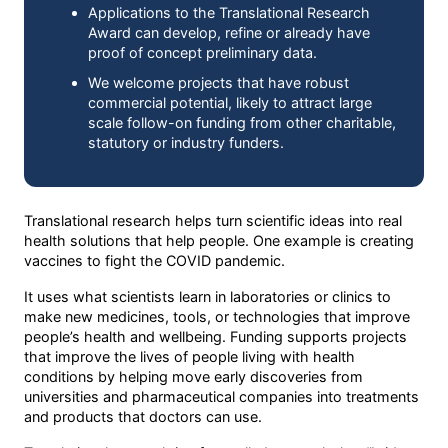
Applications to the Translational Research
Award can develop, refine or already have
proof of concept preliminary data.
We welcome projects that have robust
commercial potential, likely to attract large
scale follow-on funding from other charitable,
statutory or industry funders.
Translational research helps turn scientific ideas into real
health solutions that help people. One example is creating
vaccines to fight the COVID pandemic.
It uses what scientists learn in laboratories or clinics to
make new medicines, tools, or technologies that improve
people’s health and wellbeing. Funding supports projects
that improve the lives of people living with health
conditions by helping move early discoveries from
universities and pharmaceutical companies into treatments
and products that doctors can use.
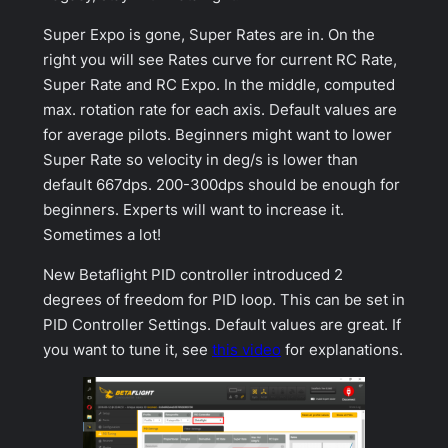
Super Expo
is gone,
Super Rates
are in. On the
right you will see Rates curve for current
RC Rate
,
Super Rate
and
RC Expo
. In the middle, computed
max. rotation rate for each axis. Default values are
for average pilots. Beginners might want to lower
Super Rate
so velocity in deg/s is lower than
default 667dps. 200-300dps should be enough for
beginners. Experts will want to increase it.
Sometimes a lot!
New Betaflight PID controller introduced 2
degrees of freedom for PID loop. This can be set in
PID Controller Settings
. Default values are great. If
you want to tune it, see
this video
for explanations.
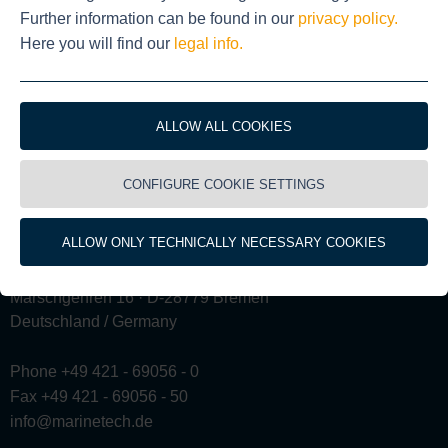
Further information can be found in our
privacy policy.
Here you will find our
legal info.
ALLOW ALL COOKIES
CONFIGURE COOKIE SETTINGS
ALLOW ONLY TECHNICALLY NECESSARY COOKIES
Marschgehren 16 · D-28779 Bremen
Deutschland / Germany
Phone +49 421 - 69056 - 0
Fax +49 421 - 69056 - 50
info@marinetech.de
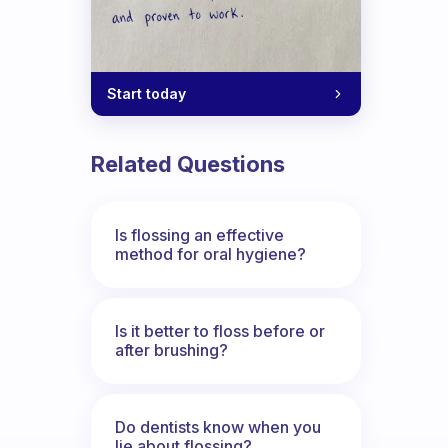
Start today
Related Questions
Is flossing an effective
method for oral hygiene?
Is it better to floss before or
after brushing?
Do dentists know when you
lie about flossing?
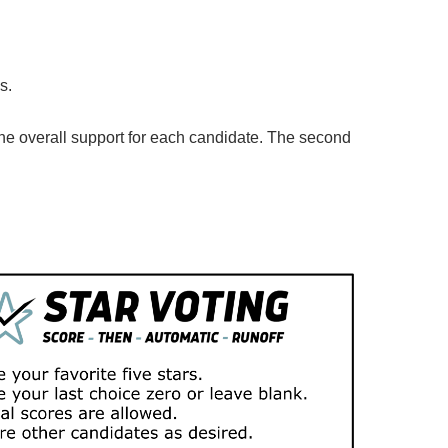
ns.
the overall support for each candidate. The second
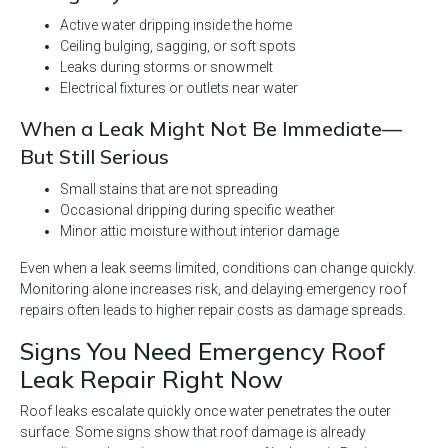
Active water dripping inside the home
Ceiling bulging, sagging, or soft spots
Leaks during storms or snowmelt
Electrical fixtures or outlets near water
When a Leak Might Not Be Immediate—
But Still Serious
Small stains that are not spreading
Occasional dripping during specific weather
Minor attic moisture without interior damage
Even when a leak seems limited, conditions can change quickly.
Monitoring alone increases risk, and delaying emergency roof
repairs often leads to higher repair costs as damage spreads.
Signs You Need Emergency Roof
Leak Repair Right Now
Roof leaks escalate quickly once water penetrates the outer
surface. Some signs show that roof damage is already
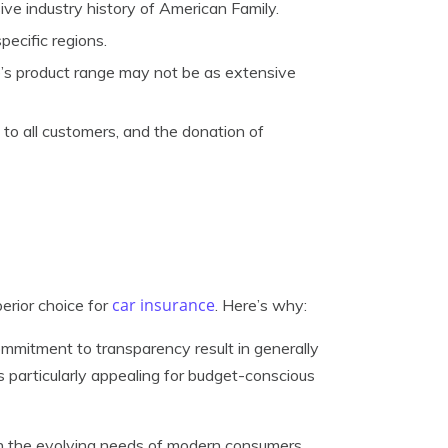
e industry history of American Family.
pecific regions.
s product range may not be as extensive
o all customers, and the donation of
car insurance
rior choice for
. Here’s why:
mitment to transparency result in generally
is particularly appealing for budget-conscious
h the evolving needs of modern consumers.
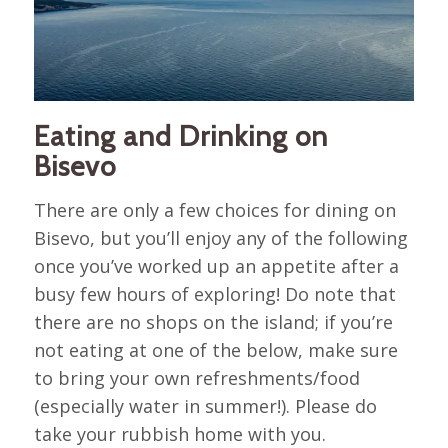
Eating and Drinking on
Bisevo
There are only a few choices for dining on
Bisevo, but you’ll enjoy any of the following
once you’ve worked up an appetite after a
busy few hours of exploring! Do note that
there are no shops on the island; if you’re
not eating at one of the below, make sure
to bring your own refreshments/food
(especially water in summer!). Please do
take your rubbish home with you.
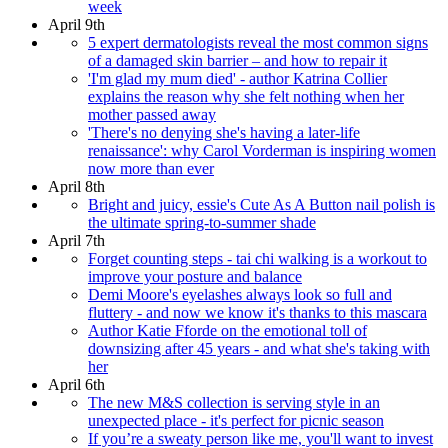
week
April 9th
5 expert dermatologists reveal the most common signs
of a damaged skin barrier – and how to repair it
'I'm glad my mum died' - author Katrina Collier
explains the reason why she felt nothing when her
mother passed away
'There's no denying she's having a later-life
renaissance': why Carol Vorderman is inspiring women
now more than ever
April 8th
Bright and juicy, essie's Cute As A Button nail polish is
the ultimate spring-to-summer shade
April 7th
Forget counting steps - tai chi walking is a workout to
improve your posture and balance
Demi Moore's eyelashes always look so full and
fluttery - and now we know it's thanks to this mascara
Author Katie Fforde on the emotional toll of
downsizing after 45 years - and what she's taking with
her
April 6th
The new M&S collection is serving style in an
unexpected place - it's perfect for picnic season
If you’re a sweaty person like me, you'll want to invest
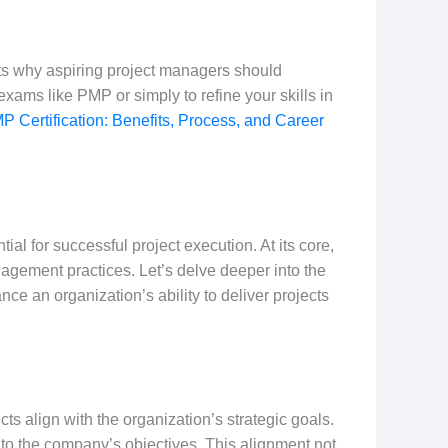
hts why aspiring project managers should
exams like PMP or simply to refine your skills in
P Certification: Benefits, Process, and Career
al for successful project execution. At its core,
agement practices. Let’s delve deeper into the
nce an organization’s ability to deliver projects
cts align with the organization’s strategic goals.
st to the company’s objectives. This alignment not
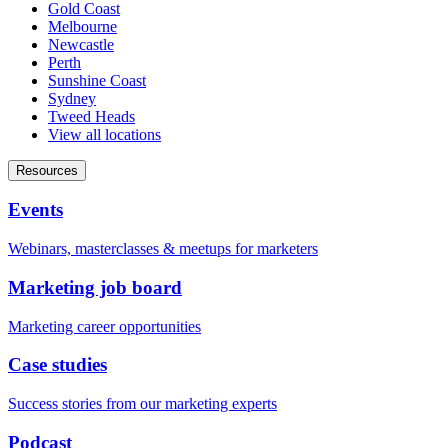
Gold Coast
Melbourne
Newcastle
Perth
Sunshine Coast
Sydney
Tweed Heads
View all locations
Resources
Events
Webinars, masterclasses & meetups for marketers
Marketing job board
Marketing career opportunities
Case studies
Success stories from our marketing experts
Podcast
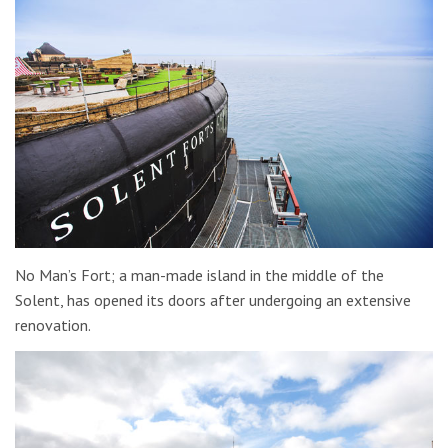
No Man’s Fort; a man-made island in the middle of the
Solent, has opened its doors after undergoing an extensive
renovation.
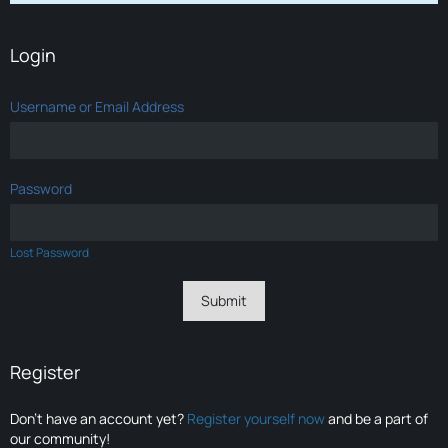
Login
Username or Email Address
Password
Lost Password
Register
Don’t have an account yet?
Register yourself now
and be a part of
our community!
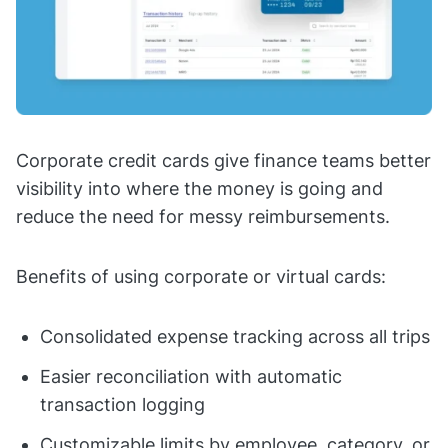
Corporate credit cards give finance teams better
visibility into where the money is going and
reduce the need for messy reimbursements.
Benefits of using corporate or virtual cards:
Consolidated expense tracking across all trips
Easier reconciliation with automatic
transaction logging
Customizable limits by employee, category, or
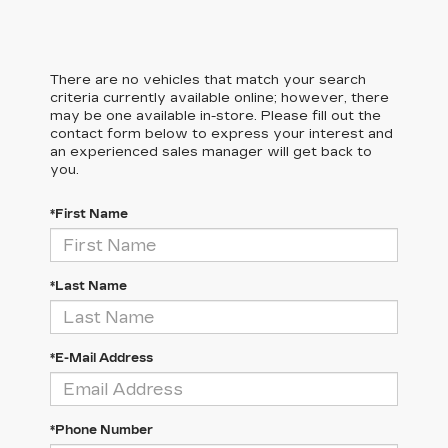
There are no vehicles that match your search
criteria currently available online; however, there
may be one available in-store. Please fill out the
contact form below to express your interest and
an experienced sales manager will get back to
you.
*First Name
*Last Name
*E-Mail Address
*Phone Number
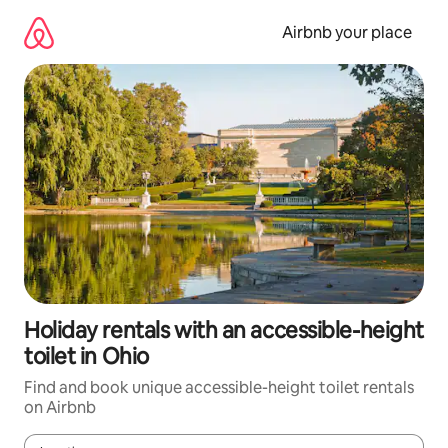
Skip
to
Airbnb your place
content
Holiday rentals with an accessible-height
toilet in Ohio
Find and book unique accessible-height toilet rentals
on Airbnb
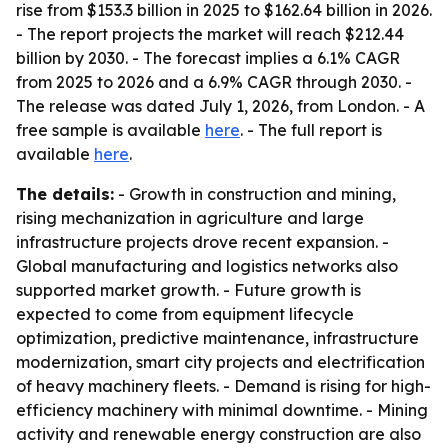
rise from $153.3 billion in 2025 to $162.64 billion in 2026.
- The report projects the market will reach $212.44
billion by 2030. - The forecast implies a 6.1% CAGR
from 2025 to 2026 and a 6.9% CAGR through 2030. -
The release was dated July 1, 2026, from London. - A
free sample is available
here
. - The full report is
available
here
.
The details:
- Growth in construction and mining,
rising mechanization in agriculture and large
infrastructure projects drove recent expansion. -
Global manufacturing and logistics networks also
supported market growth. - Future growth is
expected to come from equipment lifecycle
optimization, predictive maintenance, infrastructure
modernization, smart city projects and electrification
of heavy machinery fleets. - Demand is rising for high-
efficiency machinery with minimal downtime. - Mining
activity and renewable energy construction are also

------------------------------------------------------------

**What you are asked to do**
Throughout the material above, find every line holding "CAGR" and copy it.

**Finished task**
billion by 2030. - The forecast implies a 6.1% CAGR
from 2025 to 2026 and a 6.9% CAGR through 2030. -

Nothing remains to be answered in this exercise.